DOCUMENT SECTION:

+++++

Research

Applied Mathematics
(Leader: )

Wednesday, March 22, 2023

Abstract

Optimization algorithms are at the core of machine learning models in which gradients and subgradients play a crucial role in nonsmooth optimization and variational inequalities. In this talk, preliminaries and relations between optimization and inclusions are introduced, important and existing methods are presented. The proposed analytical iteration is a natural modification of the classical extragradient algorithm in which it finds the solution of the sum of two monotone operators by evaluating the smooth operator twice per iteration. The convergence and complexity rates are established. To perform the projection process for monotone operators, a suitable separating hyperplane must be found in the spirit of the cutting-plane idea.

Wednesday, March 1, 2023

Abstract

The talk is, for the most part, introductory with minimal prerequisites. We begin with a review of some ideas from bifurcation theory — illustrated by basic examples. Motivated by a problem in statistical learning, we then look carefully at a specific bifurcation problem involving the symmetric group. The approach here is new and some results are surprising. Discussion of the motivating problem — which originates from neural networks and machine learning — is left to the end of the talk.

+++++

LISTED ENTRIES:

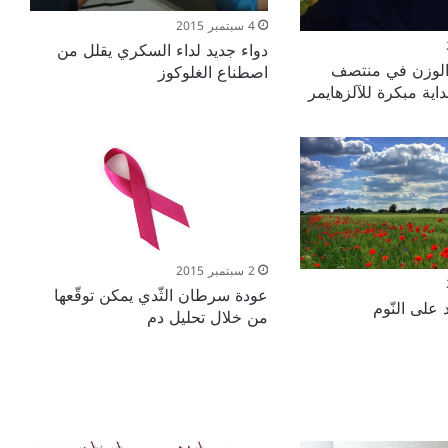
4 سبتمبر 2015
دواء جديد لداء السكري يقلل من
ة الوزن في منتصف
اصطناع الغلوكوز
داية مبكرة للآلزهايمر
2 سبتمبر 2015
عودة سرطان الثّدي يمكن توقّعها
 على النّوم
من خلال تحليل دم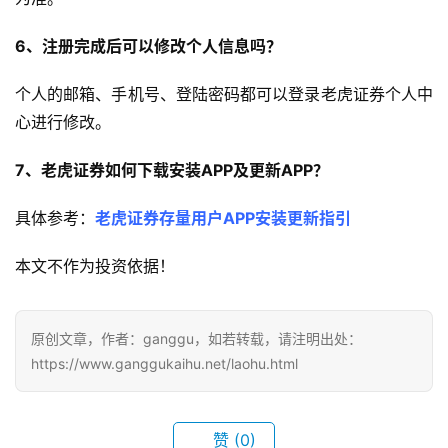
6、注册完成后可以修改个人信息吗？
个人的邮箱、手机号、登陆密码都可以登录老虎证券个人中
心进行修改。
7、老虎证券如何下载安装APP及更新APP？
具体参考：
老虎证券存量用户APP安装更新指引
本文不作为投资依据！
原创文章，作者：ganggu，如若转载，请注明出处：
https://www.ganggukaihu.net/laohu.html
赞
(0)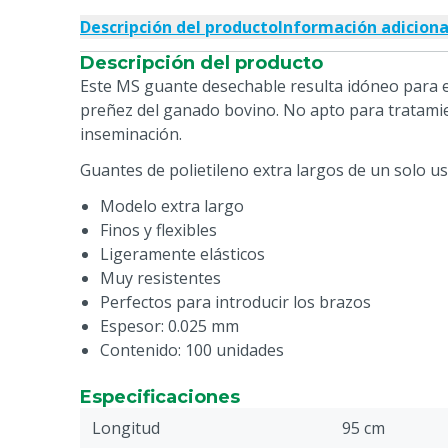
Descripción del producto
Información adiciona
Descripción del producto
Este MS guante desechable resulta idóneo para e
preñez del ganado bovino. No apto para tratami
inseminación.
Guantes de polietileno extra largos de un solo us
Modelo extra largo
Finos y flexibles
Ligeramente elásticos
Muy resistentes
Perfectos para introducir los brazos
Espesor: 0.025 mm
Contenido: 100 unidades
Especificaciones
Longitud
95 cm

+++++

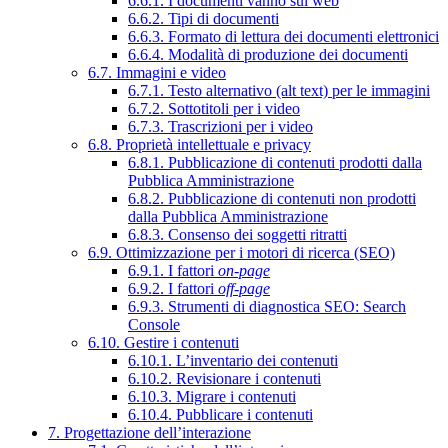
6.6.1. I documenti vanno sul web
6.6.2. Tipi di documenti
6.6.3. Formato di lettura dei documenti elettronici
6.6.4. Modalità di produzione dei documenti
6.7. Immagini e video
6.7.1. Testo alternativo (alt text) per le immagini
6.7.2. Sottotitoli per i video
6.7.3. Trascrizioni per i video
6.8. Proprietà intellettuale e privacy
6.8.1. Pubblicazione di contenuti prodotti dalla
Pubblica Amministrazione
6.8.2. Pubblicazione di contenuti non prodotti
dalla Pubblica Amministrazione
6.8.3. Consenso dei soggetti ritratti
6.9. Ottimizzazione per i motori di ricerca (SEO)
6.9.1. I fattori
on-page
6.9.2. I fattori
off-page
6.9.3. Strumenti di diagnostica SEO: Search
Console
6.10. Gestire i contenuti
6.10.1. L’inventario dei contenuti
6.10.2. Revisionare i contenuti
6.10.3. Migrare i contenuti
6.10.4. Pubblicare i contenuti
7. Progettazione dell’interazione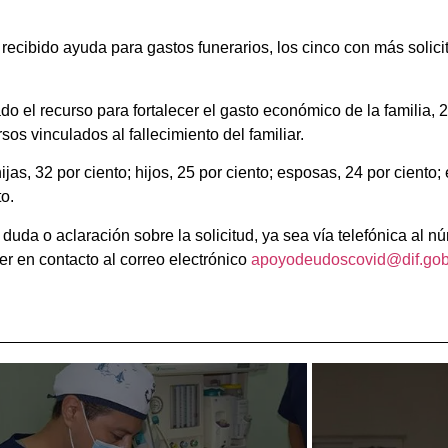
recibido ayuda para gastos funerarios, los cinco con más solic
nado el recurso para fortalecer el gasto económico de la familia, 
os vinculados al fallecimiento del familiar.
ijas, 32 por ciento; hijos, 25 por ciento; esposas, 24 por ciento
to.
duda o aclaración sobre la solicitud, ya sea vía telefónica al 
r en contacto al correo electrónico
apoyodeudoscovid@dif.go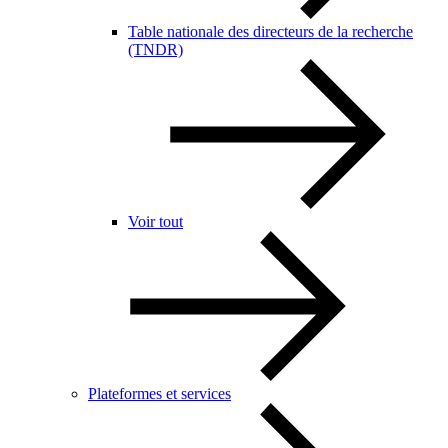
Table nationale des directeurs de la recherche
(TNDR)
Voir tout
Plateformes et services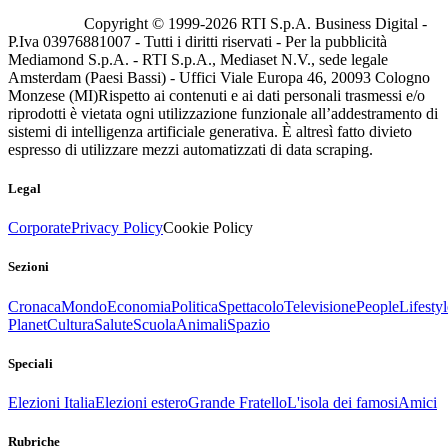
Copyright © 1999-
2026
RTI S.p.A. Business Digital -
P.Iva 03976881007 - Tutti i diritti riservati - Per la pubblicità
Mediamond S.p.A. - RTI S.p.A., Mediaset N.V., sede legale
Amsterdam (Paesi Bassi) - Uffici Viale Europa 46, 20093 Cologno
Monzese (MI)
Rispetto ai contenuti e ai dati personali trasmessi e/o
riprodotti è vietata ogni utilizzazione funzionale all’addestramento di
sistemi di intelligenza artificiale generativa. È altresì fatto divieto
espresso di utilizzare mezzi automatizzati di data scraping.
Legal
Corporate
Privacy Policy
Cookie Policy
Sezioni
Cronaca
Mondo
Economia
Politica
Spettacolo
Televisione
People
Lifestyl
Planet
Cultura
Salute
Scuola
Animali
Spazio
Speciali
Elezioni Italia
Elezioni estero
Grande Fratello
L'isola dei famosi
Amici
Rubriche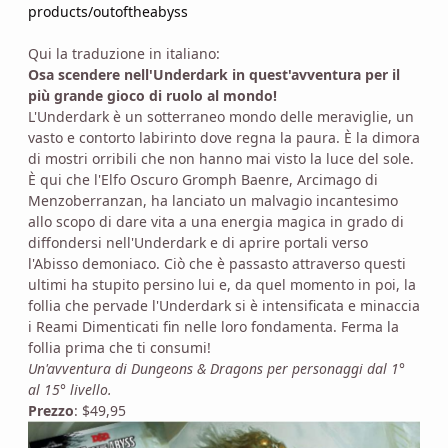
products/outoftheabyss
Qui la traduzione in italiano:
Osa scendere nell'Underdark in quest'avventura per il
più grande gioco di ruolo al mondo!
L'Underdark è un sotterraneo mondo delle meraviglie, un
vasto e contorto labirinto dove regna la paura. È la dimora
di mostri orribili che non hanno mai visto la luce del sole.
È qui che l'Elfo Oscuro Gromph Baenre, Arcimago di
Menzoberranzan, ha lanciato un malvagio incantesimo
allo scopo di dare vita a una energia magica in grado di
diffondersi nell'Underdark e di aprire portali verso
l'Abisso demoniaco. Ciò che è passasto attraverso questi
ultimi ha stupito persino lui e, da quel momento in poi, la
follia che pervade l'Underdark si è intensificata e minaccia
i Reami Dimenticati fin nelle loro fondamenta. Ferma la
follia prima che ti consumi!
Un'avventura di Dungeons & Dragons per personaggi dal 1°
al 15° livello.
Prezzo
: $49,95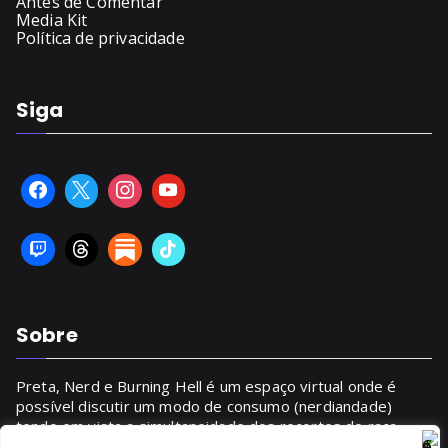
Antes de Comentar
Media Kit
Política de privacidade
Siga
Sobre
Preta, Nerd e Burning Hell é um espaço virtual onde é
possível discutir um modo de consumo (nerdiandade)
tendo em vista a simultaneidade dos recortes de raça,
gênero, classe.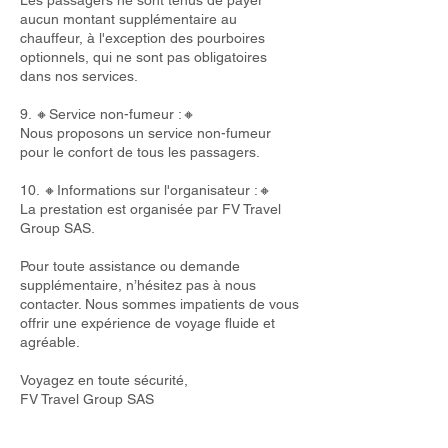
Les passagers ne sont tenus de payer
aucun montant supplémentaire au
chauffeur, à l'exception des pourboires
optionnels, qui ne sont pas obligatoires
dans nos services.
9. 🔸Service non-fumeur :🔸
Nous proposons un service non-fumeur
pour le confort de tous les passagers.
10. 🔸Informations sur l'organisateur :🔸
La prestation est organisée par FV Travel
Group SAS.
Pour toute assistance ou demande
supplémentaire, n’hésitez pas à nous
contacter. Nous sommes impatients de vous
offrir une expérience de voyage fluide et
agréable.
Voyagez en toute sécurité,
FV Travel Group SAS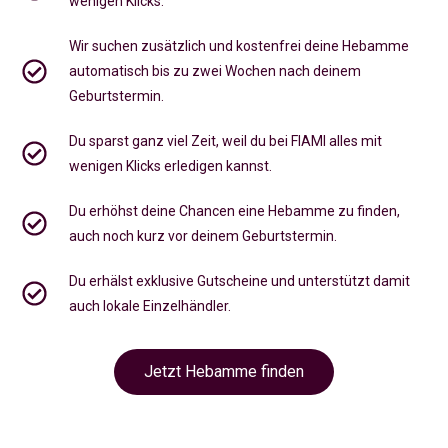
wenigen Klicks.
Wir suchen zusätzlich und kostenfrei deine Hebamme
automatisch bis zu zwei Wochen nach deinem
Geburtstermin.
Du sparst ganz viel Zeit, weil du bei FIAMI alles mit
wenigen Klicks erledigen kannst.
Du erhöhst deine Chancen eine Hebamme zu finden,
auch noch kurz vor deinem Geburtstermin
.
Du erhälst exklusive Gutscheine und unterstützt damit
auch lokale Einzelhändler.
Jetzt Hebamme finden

+++++

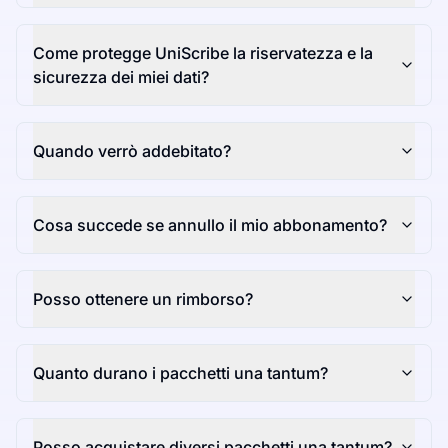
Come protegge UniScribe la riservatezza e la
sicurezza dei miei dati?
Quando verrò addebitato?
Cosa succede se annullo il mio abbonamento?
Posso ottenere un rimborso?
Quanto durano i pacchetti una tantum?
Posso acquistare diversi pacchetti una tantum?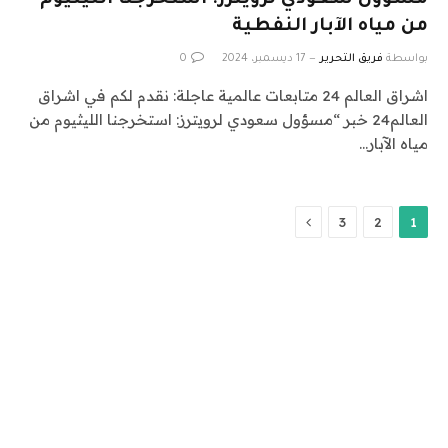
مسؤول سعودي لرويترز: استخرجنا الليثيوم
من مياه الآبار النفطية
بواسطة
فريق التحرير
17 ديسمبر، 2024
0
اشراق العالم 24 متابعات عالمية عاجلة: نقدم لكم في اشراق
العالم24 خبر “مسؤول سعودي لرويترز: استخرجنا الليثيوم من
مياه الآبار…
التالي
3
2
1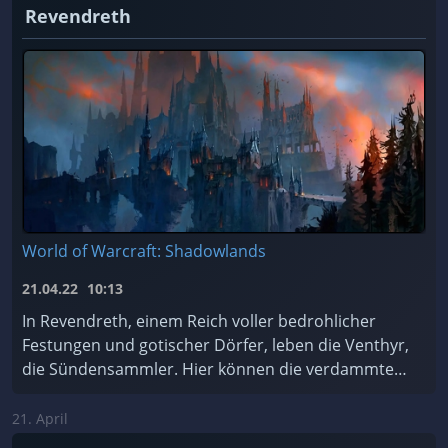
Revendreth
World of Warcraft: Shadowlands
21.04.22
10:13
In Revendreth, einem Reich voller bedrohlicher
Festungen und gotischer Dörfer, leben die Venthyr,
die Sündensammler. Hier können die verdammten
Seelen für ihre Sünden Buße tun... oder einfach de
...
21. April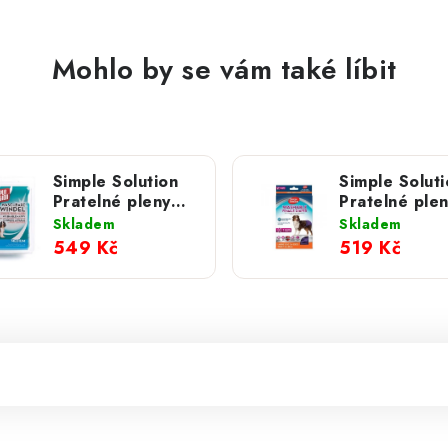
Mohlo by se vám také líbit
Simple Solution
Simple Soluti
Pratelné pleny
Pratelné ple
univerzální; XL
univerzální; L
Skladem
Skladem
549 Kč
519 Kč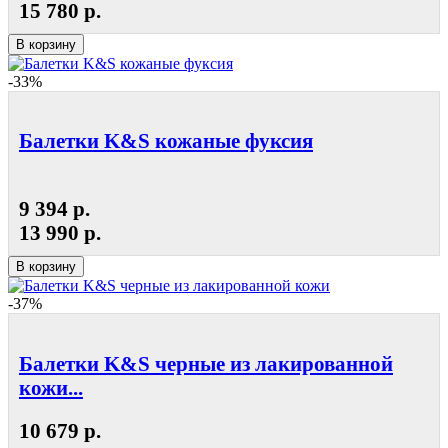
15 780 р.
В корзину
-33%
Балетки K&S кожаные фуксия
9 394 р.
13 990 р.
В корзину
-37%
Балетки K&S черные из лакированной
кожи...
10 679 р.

+++++

WHAT TO DO:
a: Can you quote the applied mathematics seminar page word for word, everything from "The talk is, for" down to "of the talk."?
b: According to the applied mathematics seminar page, what are the stages of the March 1, 2023 talk, in the order its abstract gives them?
You won't need the lines for this.

EXERCISE SOLUTIONS:
a:
The talk is, for the most part, introductory with minimal prerequisites. We begin with a review of some ideas from bifurcation theory — illustrated by basic examples. Motivated by a problem in statistical learning, we then look carefully at a specific bifurcation problem involving the symmetric group. The approach here is new and some results are surprising. Discussion of the motivating problem — which originates from neural networks and machine learning — is left to the end of the talk.

b:
1. A review of some ideas from bifurcation theory, illustrated by basic examples.
2. A careful look at a specific bifurcation problem involving the symmetric group.
3. A discussion of the motivating problem, which originates from neural networks and machine learning, left to the end of the talk.